An international team of scientists from institutions in India and the UK has created a new artificial intelligence (AI) tool that serves as a second pair of eyes for doctors diagnosing diseases such as cancer. The system, named HISTO-UNet, analyses microscopic images of human tissue to map out glands and tumours. Unlike previous computer programs, it preserves the exact biological shapes of these structures and uniquely highlights areas where it feels uncertain, ensuring that doctors know exactly where to double-check. The team included researchers from the Indian Institute of Science Education and Research (IISER) Bhopal, Maulana Azad Medical College, Jawaharlal Nehru Cancer Hospital and Research Centre Bhopal, All India Institute of Medical Sciences (AIIMS) Bhopal, and the University of Oxford, UK
Usually, when doctors examine tissue samples, they are looking for specific shapes that indicate disease. Computational pathology brings the power of computers to the identification of these samples. However, the computational tools were still largely dependent on the medical professionals to identify oddities in the images. Recent advancements in AI, allowing computers to learn from data and improve their functions, is now opening new avenues to medical image identification.

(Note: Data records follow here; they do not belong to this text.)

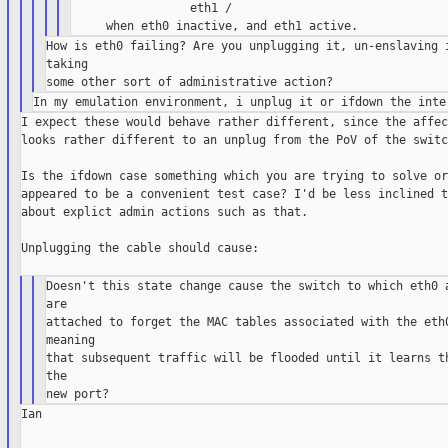
                 eth1 /

How is eth0 failing? Are you unplugging it, un-enslaving i
taking

I expect these would behave rather different, since the affec
looks rather different to an unplug from the PoV of the switch
Is the ifdown case something which you are trying to solve or
appeared to be a convenient test case? I'd be less inclined t
about explict admin actions such as that.

Unplugging the cable should cause:

Doesn't this state change cause the switch to which eth0 a
are

attached to forget the MAC tables associated with the eth0
meaning

that subsequent traffic will be flooded until it learns th
the

Ian
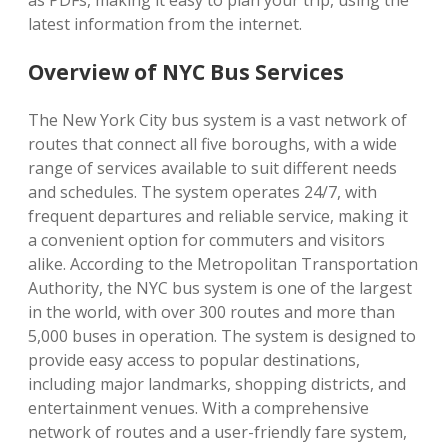
as PDFs, making it easy to plan your trip, using the
latest information from the internet.
Overview of NYC Bus Services
The New York City bus system is a vast network of
routes that connect all five boroughs, with a wide
range of services available to suit different needs
and schedules. The system operates 24/7, with
frequent departures and reliable service, making it
a convenient option for commuters and visitors
alike. According to the Metropolitan Transportation
Authority, the NYC bus system is one of the largest
in the world, with over 300 routes and more than
5,000 buses in operation. The system is designed to
provide easy access to popular destinations,
including major landmarks, shopping districts, and
entertainment venues. With a comprehensive
network of routes and a user-friendly fare system,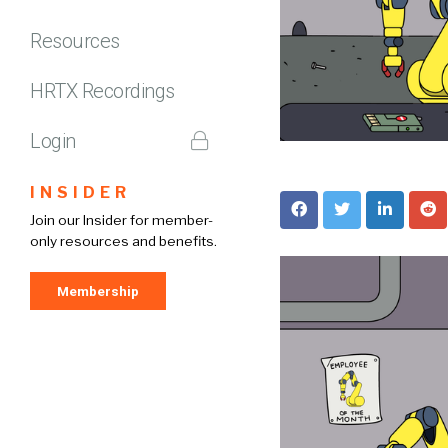
Resources
HRTX Recordings
Login
INSIDER
Join our Insider for member-
only resources and benefits.
Membership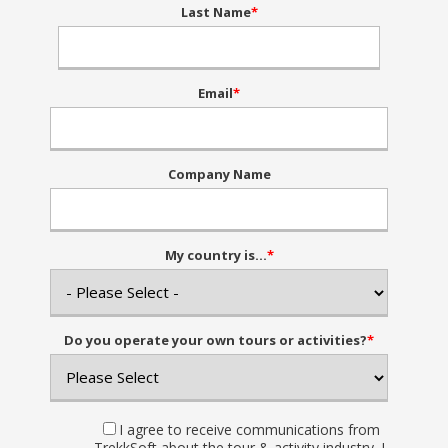
Last Name
*
Email
*
Company Name
My country is...
*
Do you operate your own tours or activities?
*
I agree to receive communications from
TrekkSoft about the tour & activity industry. I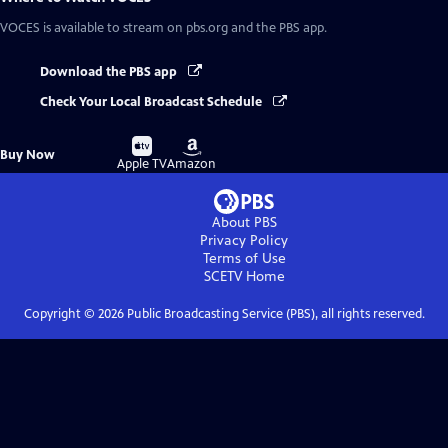
VOCES
is available to stream on pbs.org and the PBS app.
Download the PBS app
Check Your Local Broadcast Schedule
Buy
Buy
Buy Now
on
on
Apple TV
Amazon
About PBS
Privacy Policy
Terms of Use
SCETV
Home
Copyright ©
2026
Public Broadcasting Service (PBS), all rights reserved.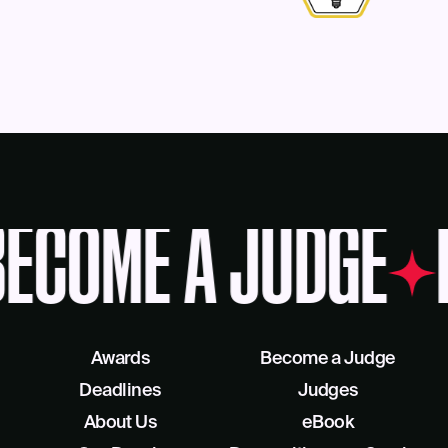
ECOME A JUDGE
Awards
Become a Judge
Deadlines
Judges
About Us
eBook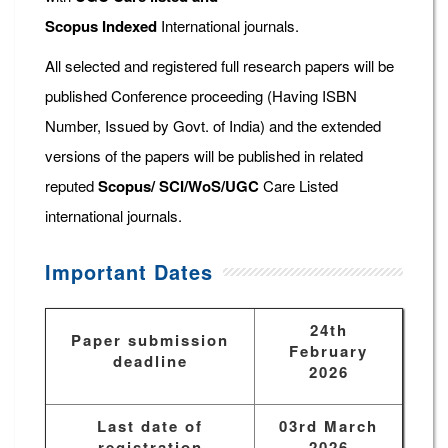
Scopus
Indexed
International journals.
All selected and registered full research papers will be
published Conference proceeding (Having ISBN
Number, Issued by Govt. of India) and the extended
versions of the papers will be published in related
reputed
Scopus/
SCI/WoS/UGC
Care Listed
international journals.
Important Dates
24th
Paper submission
February
deadline
2026
Last date of
03rd March
registration
2026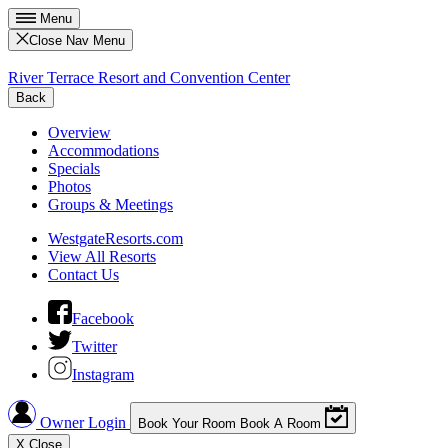
Menu
Close Nav Menu
River Terrace Resort and Convention Center
Back
Overview
Accommodations
Specials
Photos
Groups & Meetings
WestgateResorts.com
View All Resorts
Contact Us
Facebook
Twitter
Instagram
Owner Login
Book Your Room
Book A Room
X
Close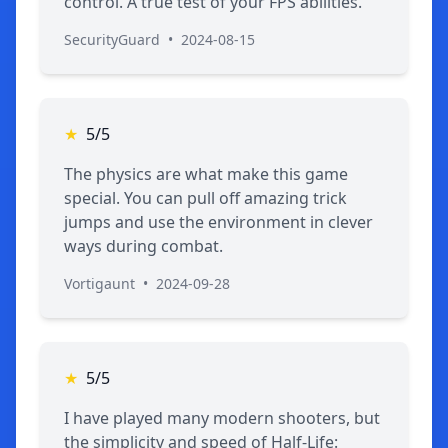
control. A true test of your FPS abilities.
SecurityGuard
•
2024-08-15
★
5/5
The physics are what make this game
special. You can pull off amazing trick
jumps and use the environment in clever
ways during combat.
Vortigaunt
•
2024-09-28
★
5/5
I have played many modern shooters, but
the simplicity and speed of Half-Life: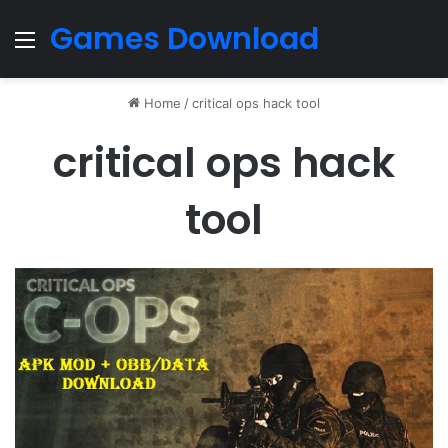
Games Download
Menu
Home
/
critical ops hack tool
critical ops hack
tool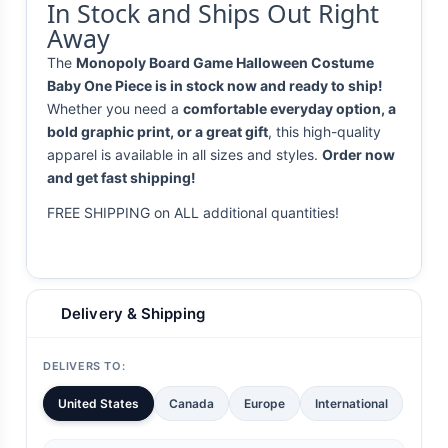
In Stock and Ships Out Right
Away
The
Monopoly Board Game Halloween Costume
Baby One Piece is in stock now and ready to ship!
Whether you need a
comfortable everyday option, a
bold graphic print, or a great gift
, this high-quality
apparel is available in all sizes and styles.
Order now
and get fast shipping!
FREE SHIPPING on ALL additional quantities!
Delivery & Shipping
DELIVERS TO:
United States
Canada
Europe
International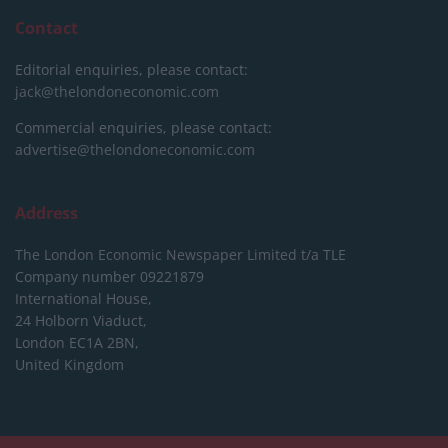
Contact
Editorial enquiries, please contact:
jack@thelondoneconomic.com
Commercial enquiries, please contact:
advertise@thelondoneconomic.com
Address
The London Economic Newspaper Limited
t/a TLE
Company number 09221879
International House,
24 Holborn Viaduct,
London EC1A 2BN,
United Kingdom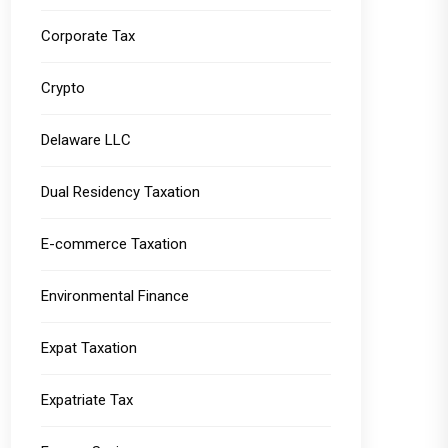
Corporate Tax
Crypto
Delaware LLC
Dual Residency Taxation
E-commerce Taxation
Environmental Finance
Expat Taxation
Expatriate Tax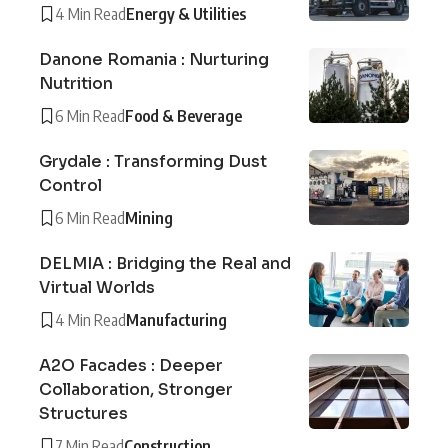
4 Min Read
Energy & Utilities
Danone Romania : Nurturing
Nutrition
6 Min Read
Food & Beverage
Grydale : Transforming Dust
Control
6 Min Read
Mining
DELMIA : Bridging the Real and
Virtual Worlds
4 Min Read
Manufacturing
A2O Facades : Deeper
Collaboration, Stronger
Structures
7 Min Read
Construction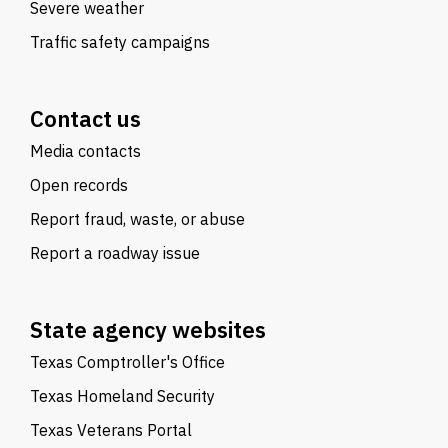
Severe weather
Traffic safety campaigns
Contact us
Media contacts
Open records
Report fraud, waste, or abuse
Report a roadway issue
State agency websites
Texas Comptroller's Office
Texas Homeland Security
Texas Veterans Portal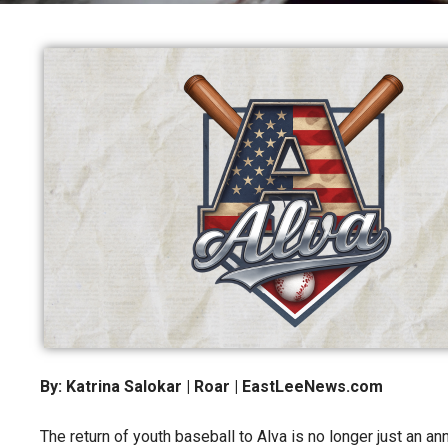
By: Katrina Salokar | Roar | EastLeeNews.com
The return of youth baseball to Alva is no longer just an a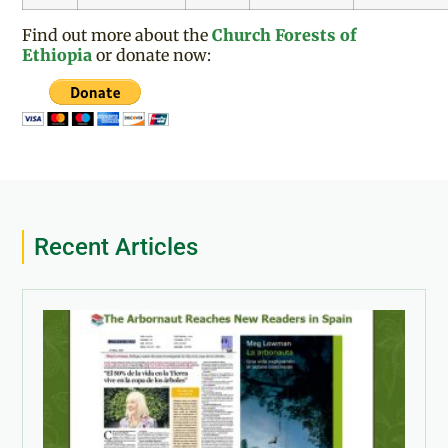
Find out more about the
Church Forests of
Ethiopia
or donate now:
Recent Articles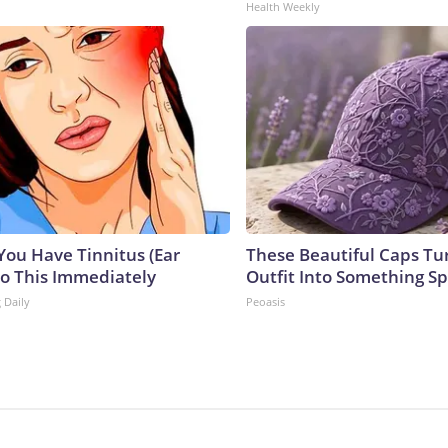
Health Weekly
 You Have Tinnitus (Ear
These Beautiful Caps Tu
Do This Immediately
Outfit Into Something Sp
 Daily
Peoasis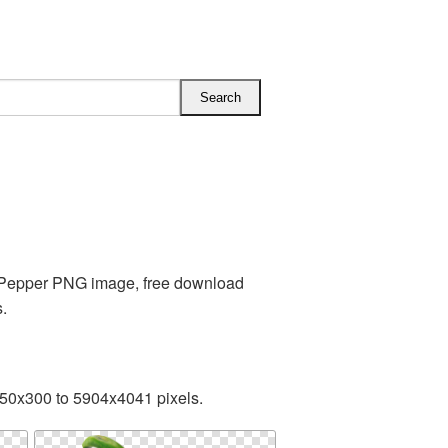
s Pepper PNG image, free download
.
350x300 to 5904x4041 pixels.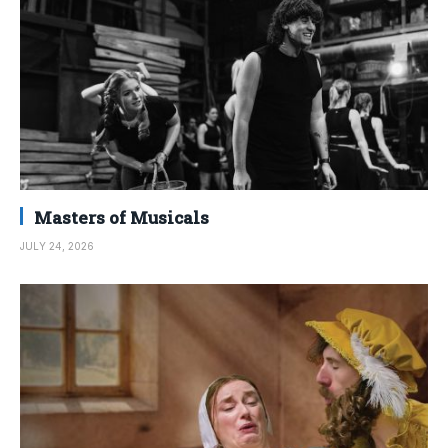
Masters of Musicals
JULY 24, 2026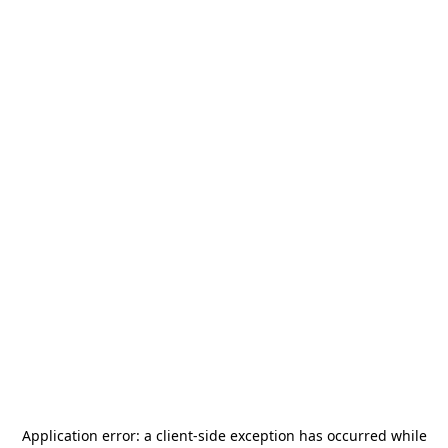
Application error: a
client
-side exception has occurred while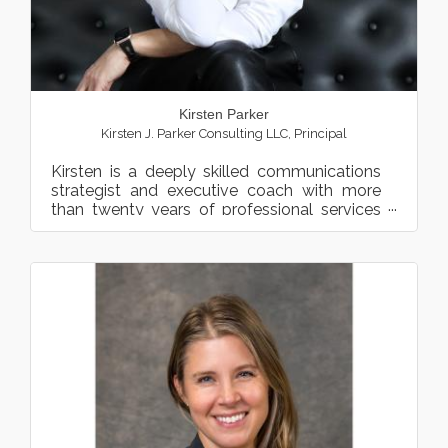
Kirsten Parker
Kirsten J. Parker Consulting LLC
,
Principal
Kirsten is a deeply skilled communications
strategist and executive coach with more
than twenty years of professional services
consulting and advis...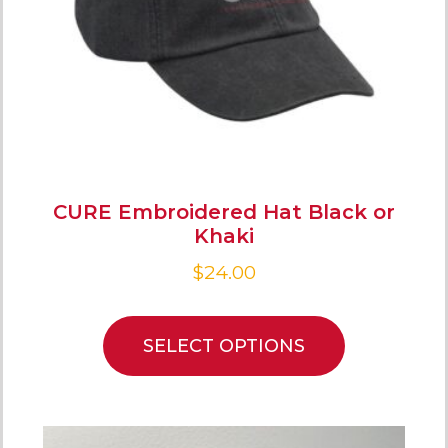
CURE Embroidered Hat Black or
Khaki
$
24.00
SELECT OPTIONS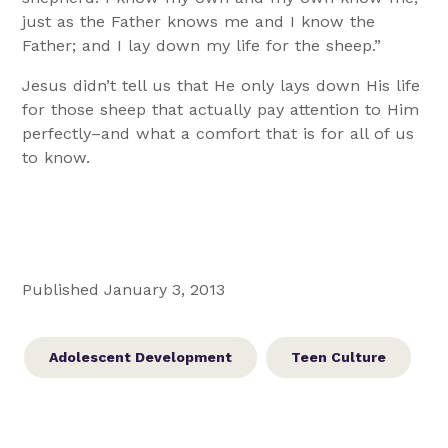
just as the Father knows me and I know the
Father; and I lay down my life for the sheep.”
Jesus didn’t tell us that He only lays down His life
for those sheep that actually pay attention to Him
perfectly–and what a comfort that is for all of us
to know.
Published January 3, 2013
Adolescent Development
Teen Culture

The researchers built HISTO-UNet using a type of AI called a neural network, which mimics human learning. To teach the AI to respect the complex biological shapes of tissues, the team added mathematical rules called topology-preserving constraints. These rules force the computer to recognise the underlying skeleton and the exact centre of a tumour or gland. By doing this, the system is prevented from drawing fragmented shapes, making incorrect connections, or spotting fake holes in the tissue.
Beyond identifying tissue, the researchers also gave the AI the ability to express doubt through a process called dual uncertainty quantification. They programmed the network to run each image through its system twenty-five different times. By looking at how much the AI's answers varied across these attempts, the researchers could measure two specific types of uncertainty. One type measures the inherent fuzziness in the medical image itself, perhaps due to different chemical staining techniques used in the lab, while the other measures the AI's own lack of confidence in its training.
This dual-layered approach marks a significant improvement over previous technologies. Older models, such as the standard UNet algorithm, would simply provide a single guess without any indication of its reliability, which is dangerous in safety-critical medical settings. Furthermore, while some recent experimental models attempted to address shape errors and others to calculate uncertainty, none had successfully combined both tasks into a single, unified system. By bringing these features together, HISTO-UNet consistently outperformed standard models in rigorous testing across three major medical image datasets, demonstrating greater accuracy and reliability. However, the researchers note that because the AI has to process each image multiple times to calculate its uncertainty, it takes slightly longer to produce a final result compared to simpler models.
In busy hospital environments, pathologists often suffer from fatigue while searching through hundreds of complex tissue images. By automatically highlighting the most ambiguous or difficult regions, HISTO-UNet could change the doctor's job from an exhausting, exhaustive search into an efficient review of only the most challenging spots. The system could drastically improve both the speed and safety of disease diagnosis, ultimately leading to faster treatments and better outcomes for patients worldwide.